Maybe my efforts to mine Ma’s memory and reclaim the old Mother Lodge are futile. Maybe home is supposed to be a jigsaw puzzle with a few pieces always missing. And the journey of losing and finding them is what life is all about.
The new baithak on the extreme left, 2023.
Courtesy of Author.
Ma’s identity card during her graduation term, Katihar, 1981.
Courtesy of Nutan Sinha.
‘Sh’ and ‘Sa’
Not finding more such pieces hasn’t deterred me from looking for more. Up until a few years ago, my parents’ linguistic oddities—the fact that they couldn’t pronounce certain letters like I (do), used to embarrass me for a split second, earlier. Especially when they pronounce my brother’s name as ‘Bisaal’ and not ‘Vishal’ and ‘pijja’ instead of pizza. However, I don’t feel embarrassed anymore, cognisant as I am of my multicultural roots while recognising that there’s always more to them than meets the eye. I now overhear their phone conversations in Angika—our native dialect—with great pride and curiosity. These epiphanies are how I’m learning to make sense of my multicultural identity and fractured relationship with Bihar, coming to terms with the fact that although our homes have changed, our sentiments for them remain shared and profound.

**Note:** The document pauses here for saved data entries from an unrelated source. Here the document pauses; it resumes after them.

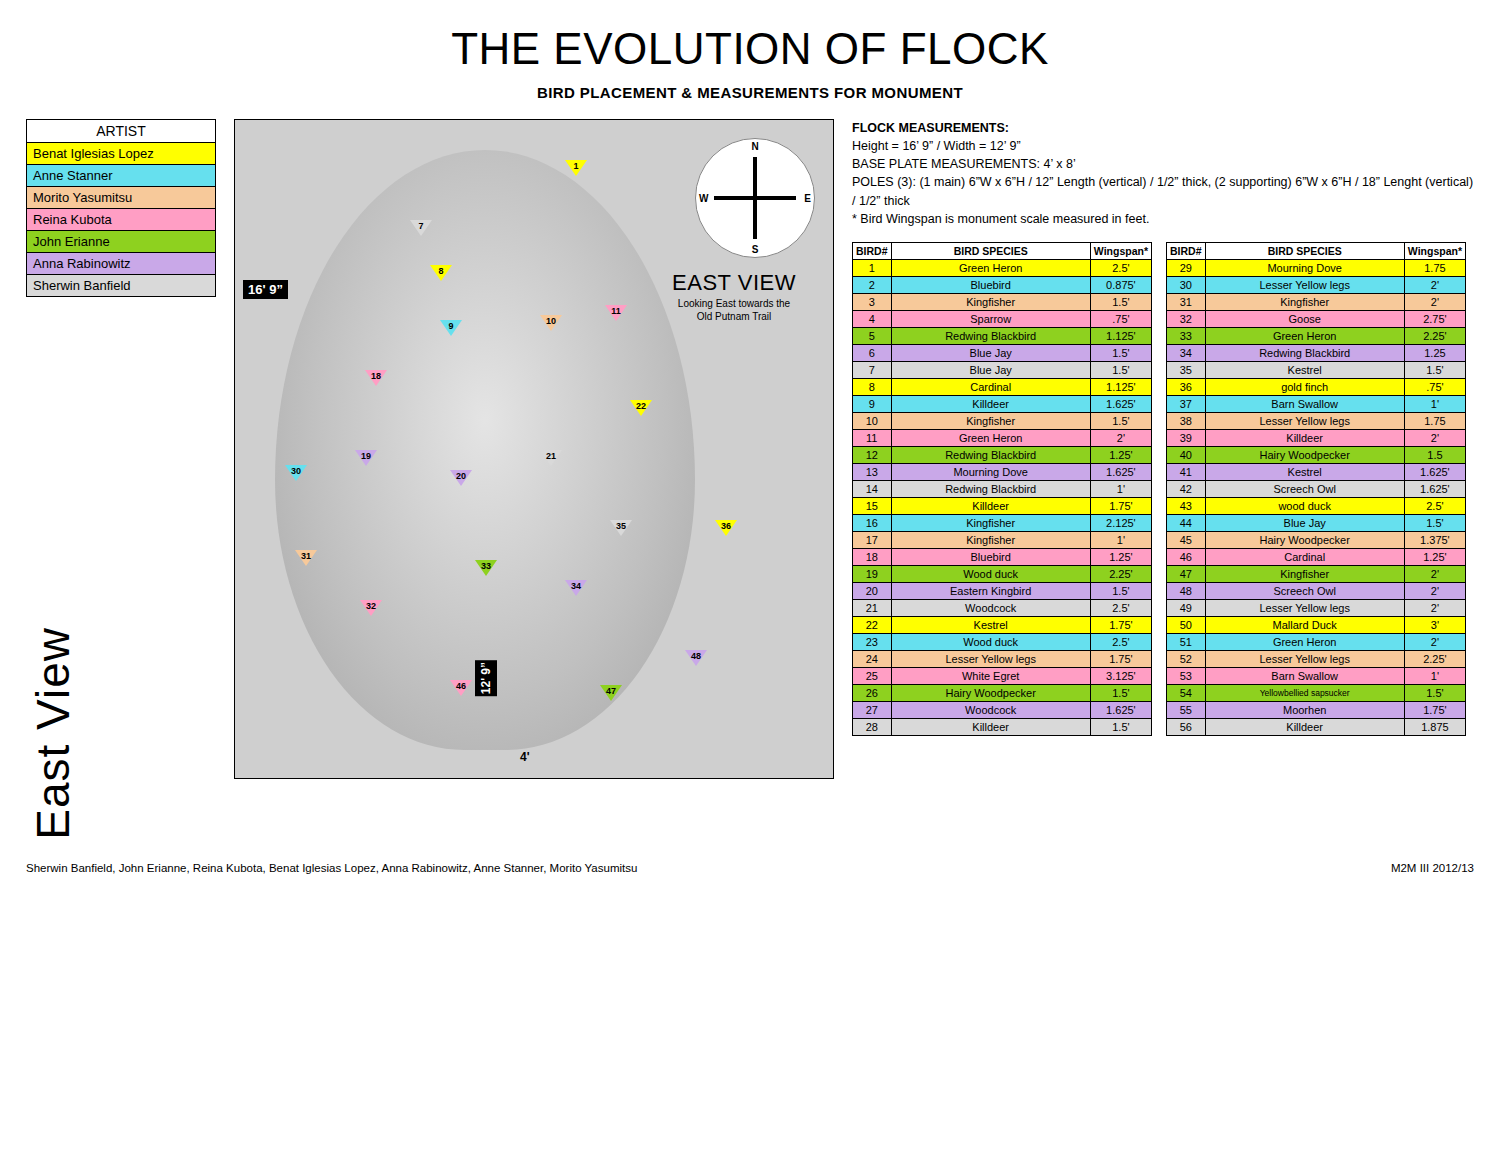THE EVOLUTION OF FLOCK
BIRD PLACEMENT & MEASUREMENTS FOR MONUMENT
| ARTIST |
| --- |
| Benat Iglesias Lopez |
| Anne Stanner |
| Morito Yasumitsu |
| Reina Kubota |
| John Erianne |
| Anna Rabinowitz |
| Sherwin Banfield |
East View
16' 9”
12' 9”
4' 0”
4'
N S E W
EAST VIEW
Looking East towards the
Old Putnam Trail
1 7 8 9 10 11 18 19 20 21 22 30 31 32 33 34 35 36 48 47 46
FLOCK MEASUREMENTS:
Height = 16’ 9” / Width = 12’ 9”
BASE PLATE MEASUREMENTS: 4’ x 8’
POLES (3): (1 main) 6”W x 6”H / 12” Length (vertical) / 1/2” thick, (2 supporting) 6”W x 6”H / 18” Lenght (vertical) / 1/2” thick
* Bird Wingspan is monument scale measured in feet.
| BIRD# | BIRD SPECIES | Wingspan* |
| --- | --- | --- |
| 1 | Green Heron | 2.5' |
| 2 | Bluebird | 0.875' |
| 3 | Kingfisher | 1.5' |
| 4 | Sparrow | .75' |
| 5 | Redwing Blackbird | 1.125' |
| 6 | Blue Jay | 1.5' |
| 7 | Blue Jay | 1.5' |
| 8 | Cardinal | 1.125' |
| 9 | Killdeer | 1.625' |
| 10 | Kingfisher | 1.5' |
| 11 | Green Heron | 2' |
| 12 | Redwing Blackbird | 1.25' |
| 13 | Mourning Dove | 1.625' |
| 14 | Redwing Blackbird | 1' |
| 15 | Killdeer | 1.75' |
| 16 | Kingfisher | 2.125' |
| 17 | Kingfisher | 1' |
| 18 | Bluebird | 1.25' |
| 19 | Wood duck | 2.25' |
| 20 | Eastern Kingbird | 1.5' |
| 21 | Woodcock | 2.5' |
| 22 | Kestrel | 1.75' |
| 23 | Wood duck | 2.5' |
| 24 | Lesser Yellow legs | 1.75' |
| 25 | White Egret | 3.125' |
| 26 | Hairy Woodpecker | 1.5' |
| 27 | Woodcock | 1.625' |
| 28 | Killdeer | 1.5' |
| BIRD# | BIRD SPECIES | Wingspan* |
| --- | --- | --- |
| 29 | Mourning Dove | 1.75 |
| 30 | Lesser Yellow legs | 2' |
| 31 | Kingfisher | 2' |
| 32 | Goose | 2.75' |
| 33 | Green Heron | 2.25' |
| 34 | Redwing Blackbird | 1.25 |
| 35 | Kestrel | 1.5' |
| 36 | gold finch | .75' |
| 37 | Barn Swallow | 1' |
| 38 | Lesser Yellow legs | 1.75 |
| 39 | Killdeer | 2' |
| 40 | Hairy Woodpecker | 1.5 |
| 41 | Kestrel | 1.625' |
| 42 | Screech Owl | 1.625' |
| 43 | wood duck | 2.5' |
| 44 | Blue Jay | 1.5' |
| 45 | Hairy Woodpecker | 1.375' |
| 46 | Cardinal | 1.25' |
| 47 | Kingfisher | 2' |
| 48 | Screech Owl | 2' |
| 49 | Lesser Yellow legs | 2' |
| 50 | Mallard Duck | 3' |
| 51 | Green Heron | 2' |
| 52 | Lesser Yellow legs | 2.25' |
| 53 | Barn Swallow | 1' |
| 54 | Yellowbellied sapsucker | 1.5' |
| 55 | Moorhen | 1.75' |
| 56 | Killdeer | 1.875 |
Sherwin Banfield, John Erianne, Reina Kubota, Benat Iglesias Lopez, Anna Rabinowitz, Anne Stanner, Morito Yasumitsu
M2M III 2012/13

In these intimate conversations with Ma, I have discovered facets of her existence that would have otherwise remained concealed in our fast-paced, mundane lives. In our newfound friendship, there is an assurance that even though I can never truly find Mother Lodge, I can always gather its fragments, archive and remember it in novel ways. Perhaps, while searching for my mother’s home, I have become more closely attuned to my spirit and body—my first home.

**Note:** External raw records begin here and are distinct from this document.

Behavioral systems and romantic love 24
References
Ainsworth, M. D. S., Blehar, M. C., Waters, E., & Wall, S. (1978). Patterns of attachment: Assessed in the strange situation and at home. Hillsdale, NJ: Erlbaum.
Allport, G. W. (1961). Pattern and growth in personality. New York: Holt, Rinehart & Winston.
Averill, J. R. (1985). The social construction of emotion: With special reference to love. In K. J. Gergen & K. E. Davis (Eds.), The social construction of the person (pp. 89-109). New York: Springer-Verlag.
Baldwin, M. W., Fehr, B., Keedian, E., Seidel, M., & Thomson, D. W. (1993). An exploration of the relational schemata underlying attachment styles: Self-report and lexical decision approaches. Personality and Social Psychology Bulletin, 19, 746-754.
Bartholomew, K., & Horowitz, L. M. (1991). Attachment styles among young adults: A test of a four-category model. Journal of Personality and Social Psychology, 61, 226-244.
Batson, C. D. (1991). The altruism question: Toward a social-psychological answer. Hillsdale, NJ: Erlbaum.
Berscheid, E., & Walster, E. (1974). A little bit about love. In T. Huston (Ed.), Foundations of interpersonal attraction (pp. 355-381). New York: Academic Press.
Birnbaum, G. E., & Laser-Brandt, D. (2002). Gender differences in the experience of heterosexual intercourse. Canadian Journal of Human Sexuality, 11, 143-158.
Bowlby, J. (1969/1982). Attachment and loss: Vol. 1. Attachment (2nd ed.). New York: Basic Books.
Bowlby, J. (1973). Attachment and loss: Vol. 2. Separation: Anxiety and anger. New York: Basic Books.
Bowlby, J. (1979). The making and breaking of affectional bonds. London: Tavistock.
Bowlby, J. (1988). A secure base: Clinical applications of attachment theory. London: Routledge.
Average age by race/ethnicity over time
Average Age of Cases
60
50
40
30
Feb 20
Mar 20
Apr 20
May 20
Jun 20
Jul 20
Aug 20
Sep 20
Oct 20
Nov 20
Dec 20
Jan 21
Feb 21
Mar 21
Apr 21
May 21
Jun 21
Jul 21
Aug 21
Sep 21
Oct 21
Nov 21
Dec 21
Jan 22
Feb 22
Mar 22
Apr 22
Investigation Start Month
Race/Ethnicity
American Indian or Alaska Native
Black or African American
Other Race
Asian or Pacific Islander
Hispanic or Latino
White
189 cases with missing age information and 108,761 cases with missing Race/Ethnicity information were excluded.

These new rituals of reflection, the familiar sight of the cemented floors, and the distinct, timeless smell lingering in Mother Lodge have all helped me rediscover my notions of home in 2023.
Courtesy of Author.
About The Author
Rini Rayna is a researcher, writer, editor and creative strategist working at the crossroads of media, ecology and culture. She has written for independent publications and creative agencies, approaching her work through an interdisciplinary lens, while seeking to understand how objects, bodies, rituals, borders and migration shape personal and collective histories.